→ Exercise description
In the entries that follow, the line with "hardback book: present" opens the range and the line with "coaster: present [408,514,478,556]" closes it; repeat that range exactly, both lines included.

→ Data excerpts

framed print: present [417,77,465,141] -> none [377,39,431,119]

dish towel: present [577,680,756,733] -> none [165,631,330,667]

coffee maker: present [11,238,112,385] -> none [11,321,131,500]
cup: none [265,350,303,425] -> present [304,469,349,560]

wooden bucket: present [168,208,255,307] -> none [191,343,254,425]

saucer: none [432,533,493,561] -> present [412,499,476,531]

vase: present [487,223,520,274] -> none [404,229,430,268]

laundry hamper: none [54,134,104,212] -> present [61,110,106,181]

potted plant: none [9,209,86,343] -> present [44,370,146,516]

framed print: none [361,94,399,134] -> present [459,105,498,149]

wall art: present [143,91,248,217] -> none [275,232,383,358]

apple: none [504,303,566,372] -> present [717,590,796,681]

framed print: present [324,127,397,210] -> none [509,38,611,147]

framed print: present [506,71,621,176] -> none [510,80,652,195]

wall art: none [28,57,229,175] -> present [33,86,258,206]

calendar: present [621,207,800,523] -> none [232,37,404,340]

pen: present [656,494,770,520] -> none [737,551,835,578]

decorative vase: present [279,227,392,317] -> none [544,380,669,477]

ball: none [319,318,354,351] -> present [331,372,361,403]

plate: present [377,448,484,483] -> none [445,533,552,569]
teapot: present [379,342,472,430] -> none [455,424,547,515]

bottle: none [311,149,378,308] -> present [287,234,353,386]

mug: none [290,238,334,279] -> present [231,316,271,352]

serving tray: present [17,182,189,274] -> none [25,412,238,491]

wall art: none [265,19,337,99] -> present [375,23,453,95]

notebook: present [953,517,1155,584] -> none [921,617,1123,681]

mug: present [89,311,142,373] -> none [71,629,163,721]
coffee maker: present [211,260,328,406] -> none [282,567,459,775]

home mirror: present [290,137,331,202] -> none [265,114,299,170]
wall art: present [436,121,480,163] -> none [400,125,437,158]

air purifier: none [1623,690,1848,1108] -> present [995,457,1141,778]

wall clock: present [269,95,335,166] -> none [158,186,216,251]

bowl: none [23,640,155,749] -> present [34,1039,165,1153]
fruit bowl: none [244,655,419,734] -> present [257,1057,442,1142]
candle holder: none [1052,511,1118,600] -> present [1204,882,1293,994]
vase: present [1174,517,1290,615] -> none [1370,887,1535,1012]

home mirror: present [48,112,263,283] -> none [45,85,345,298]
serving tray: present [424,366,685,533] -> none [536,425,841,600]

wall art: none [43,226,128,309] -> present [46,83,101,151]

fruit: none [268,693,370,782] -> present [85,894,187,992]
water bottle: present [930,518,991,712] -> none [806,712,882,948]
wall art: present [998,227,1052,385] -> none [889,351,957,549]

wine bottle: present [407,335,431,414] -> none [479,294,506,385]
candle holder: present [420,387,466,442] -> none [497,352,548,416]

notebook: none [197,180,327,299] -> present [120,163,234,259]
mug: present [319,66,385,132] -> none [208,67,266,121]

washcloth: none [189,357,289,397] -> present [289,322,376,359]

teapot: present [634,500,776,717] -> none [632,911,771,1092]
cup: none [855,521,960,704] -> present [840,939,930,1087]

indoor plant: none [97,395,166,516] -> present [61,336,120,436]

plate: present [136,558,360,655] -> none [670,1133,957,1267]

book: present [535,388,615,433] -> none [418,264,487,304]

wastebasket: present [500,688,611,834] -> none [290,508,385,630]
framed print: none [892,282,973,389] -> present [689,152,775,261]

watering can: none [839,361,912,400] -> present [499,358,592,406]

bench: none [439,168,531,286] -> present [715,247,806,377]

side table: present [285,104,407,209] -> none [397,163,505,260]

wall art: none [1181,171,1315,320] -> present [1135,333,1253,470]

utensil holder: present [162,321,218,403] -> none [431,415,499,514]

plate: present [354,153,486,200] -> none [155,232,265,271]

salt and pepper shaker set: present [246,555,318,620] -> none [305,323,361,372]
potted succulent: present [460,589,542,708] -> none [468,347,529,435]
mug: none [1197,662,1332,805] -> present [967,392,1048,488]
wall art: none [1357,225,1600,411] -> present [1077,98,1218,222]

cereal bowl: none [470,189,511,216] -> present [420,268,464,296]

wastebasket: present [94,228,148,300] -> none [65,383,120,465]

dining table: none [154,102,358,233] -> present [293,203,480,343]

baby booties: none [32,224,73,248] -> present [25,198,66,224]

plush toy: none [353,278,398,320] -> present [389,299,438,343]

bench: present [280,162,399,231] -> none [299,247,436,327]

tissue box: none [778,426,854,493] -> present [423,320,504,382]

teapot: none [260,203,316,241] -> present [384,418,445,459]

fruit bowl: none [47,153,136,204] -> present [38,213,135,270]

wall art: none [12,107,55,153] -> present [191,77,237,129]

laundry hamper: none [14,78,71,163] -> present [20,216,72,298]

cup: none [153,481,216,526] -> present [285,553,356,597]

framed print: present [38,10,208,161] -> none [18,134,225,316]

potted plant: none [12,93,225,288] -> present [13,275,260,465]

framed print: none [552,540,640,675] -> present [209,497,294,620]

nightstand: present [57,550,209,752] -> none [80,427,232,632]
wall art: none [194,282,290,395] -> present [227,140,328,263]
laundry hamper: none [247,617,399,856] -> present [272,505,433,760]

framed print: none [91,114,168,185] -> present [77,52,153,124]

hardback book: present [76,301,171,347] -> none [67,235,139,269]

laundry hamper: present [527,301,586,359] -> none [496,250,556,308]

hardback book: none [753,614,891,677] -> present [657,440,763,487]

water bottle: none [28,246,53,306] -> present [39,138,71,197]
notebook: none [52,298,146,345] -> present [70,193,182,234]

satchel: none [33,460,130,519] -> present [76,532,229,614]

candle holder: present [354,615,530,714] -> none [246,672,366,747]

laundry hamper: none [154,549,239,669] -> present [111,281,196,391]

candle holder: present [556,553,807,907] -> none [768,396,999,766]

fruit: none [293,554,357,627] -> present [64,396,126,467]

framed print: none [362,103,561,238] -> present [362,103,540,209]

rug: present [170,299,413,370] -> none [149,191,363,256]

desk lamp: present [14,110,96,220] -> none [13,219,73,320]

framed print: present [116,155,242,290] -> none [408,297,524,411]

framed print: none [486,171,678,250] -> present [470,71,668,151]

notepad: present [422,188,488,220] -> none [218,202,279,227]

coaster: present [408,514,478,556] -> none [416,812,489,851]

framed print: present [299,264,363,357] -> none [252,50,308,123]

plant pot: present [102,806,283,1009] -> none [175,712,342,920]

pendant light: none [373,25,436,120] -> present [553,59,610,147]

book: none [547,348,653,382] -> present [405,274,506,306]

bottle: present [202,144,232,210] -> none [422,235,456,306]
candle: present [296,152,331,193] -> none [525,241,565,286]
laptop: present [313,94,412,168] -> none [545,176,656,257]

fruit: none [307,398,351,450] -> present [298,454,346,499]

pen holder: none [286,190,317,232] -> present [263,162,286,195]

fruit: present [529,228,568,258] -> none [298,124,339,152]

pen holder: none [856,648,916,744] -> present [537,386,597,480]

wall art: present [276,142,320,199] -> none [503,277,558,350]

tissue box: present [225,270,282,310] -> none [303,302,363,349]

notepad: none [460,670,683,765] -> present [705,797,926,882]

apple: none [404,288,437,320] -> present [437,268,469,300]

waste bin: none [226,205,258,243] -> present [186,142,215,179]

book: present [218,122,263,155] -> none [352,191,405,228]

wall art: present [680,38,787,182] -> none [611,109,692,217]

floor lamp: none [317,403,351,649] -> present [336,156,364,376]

→ Task result
hardback book: present [76,301,171,347] -> none [67,235,139,269]

laundry hamper: present [527,301,586,359] -> none [496,250,556,308]

hardback book: none [753,614,891,677] -> present [657,440,763,487]

water bottle: none [28,246,53,306] -> present [39,138,71,197]
notebook: none [52,298,146,345] -> present [70,193,182,234]

satchel: none [33,460,130,519] -> present [76,532,229,614]

candle holder: present [354,615,530,714] -> none [246,672,366,747]

laundry hamper: none [154,549,239,669] -> present [111,281,196,391]

candle holder: present [556,553,807,907] -> none [768,396,999,766]

fruit: none [293,554,357,627] -> present [64,396,126,467]

framed print: none [362,103,561,238] -> present [362,103,540,209]

rug: present [170,299,413,370] -> none [149,191,363,256]

desk lamp: present [14,110,96,220] -> none [13,219,73,320]

framed print: present [116,155,242,290] -> none [408,297,524,411]

framed print: none [486,171,678,250] -> present [470,71,668,151]

notepad: present [422,188,488,220] -> none [218,202,279,227]

coaster: present [408,514,478,556] -> none [416,812,489,851]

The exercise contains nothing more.